● TASK STATEMENT: Copy every one of the rows below word for word, but leave the pictures out.

● PROVIDED ENTRIES:

==============================

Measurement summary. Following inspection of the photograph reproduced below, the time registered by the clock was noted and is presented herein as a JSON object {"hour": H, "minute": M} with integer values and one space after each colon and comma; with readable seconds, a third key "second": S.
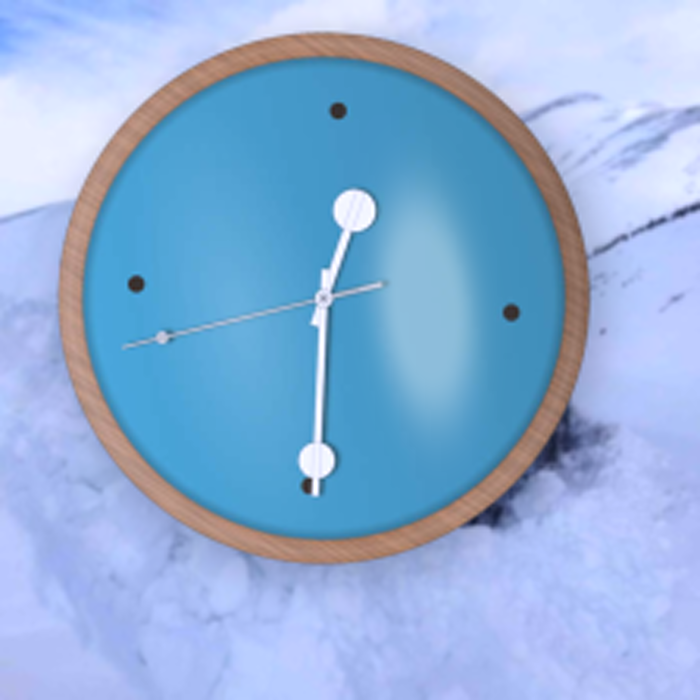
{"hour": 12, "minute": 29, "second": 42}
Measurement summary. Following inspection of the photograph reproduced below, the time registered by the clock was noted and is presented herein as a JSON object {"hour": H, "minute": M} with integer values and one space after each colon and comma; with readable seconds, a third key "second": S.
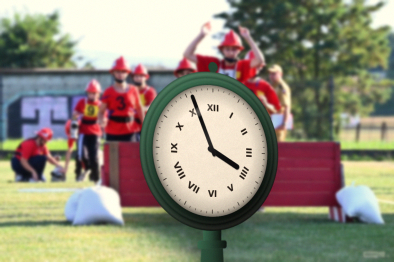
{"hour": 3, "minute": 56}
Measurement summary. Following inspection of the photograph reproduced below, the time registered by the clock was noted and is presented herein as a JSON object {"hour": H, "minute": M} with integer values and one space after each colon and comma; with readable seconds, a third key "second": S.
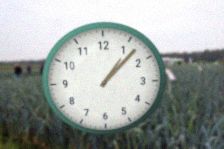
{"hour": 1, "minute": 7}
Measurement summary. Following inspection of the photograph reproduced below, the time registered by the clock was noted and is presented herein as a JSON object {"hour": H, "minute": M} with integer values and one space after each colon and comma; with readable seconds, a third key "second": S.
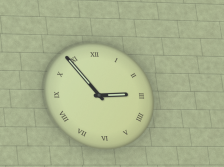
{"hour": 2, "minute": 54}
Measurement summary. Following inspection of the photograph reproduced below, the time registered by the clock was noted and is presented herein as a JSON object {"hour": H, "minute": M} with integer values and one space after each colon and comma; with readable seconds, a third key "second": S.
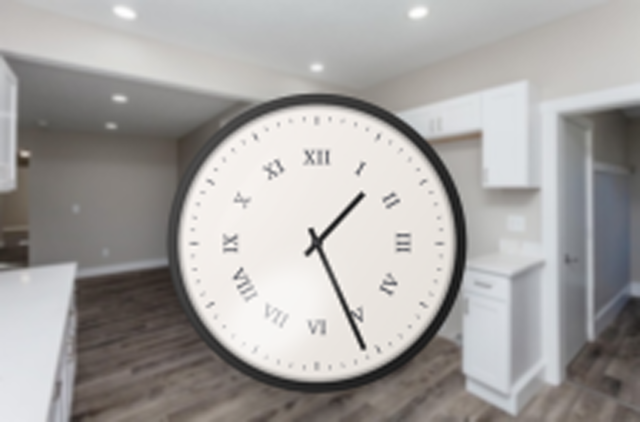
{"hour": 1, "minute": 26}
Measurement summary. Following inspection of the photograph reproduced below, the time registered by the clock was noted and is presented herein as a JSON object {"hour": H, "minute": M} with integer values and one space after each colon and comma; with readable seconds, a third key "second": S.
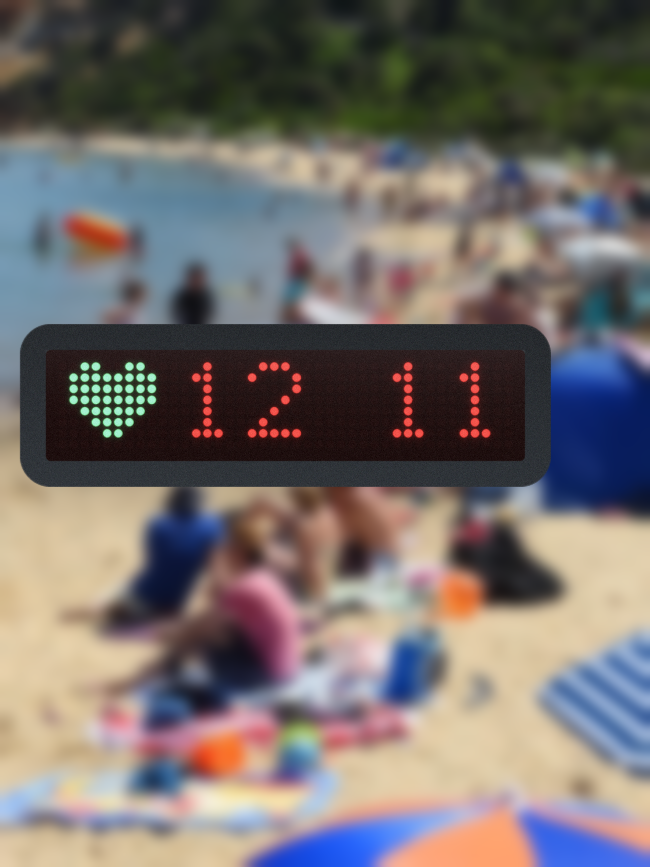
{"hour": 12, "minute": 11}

==============================

● THE COMPLETED TASK:
Measurement summary. Following inspection of the photograph reproduced below, the time registered by the clock was noted and is presented herein as a JSON object {"hour": H, "minute": M} with integer values and one space after each colon and comma; with readable seconds, a third key "second": S.
{"hour": 12, "minute": 29, "second": 42}
Measurement summary. Following inspection of the photograph reproduced below, the time registered by the clock was noted and is presented herein as a JSON object {"hour": H, "minute": M} with integer values and one space after each colon and comma; with readable seconds, a third key "second": S.
{"hour": 3, "minute": 56}
Measurement summary. Following inspection of the photograph reproduced below, the time registered by the clock was noted and is presented herein as a JSON object {"hour": H, "minute": M} with integer values and one space after each colon and comma; with readable seconds, a third key "second": S.
{"hour": 1, "minute": 7}
Measurement summary. Following inspection of the photograph reproduced below, the time registered by the clock was noted and is presented herein as a JSON object {"hour": H, "minute": M} with integer values and one space after each colon and comma; with readable seconds, a third key "second": S.
{"hour": 2, "minute": 54}
Measurement summary. Following inspection of the photograph reproduced below, the time registered by the clock was noted and is presented herein as a JSON object {"hour": H, "minute": M} with integer values and one space after each colon and comma; with readable seconds, a third key "second": S.
{"hour": 1, "minute": 26}
Measurement summary. Following inspection of the photograph reproduced below, the time registered by the clock was noted and is presented herein as a JSON object {"hour": H, "minute": M} with integer values and one space after each colon and comma; with readable seconds, a third key "second": S.
{"hour": 12, "minute": 11}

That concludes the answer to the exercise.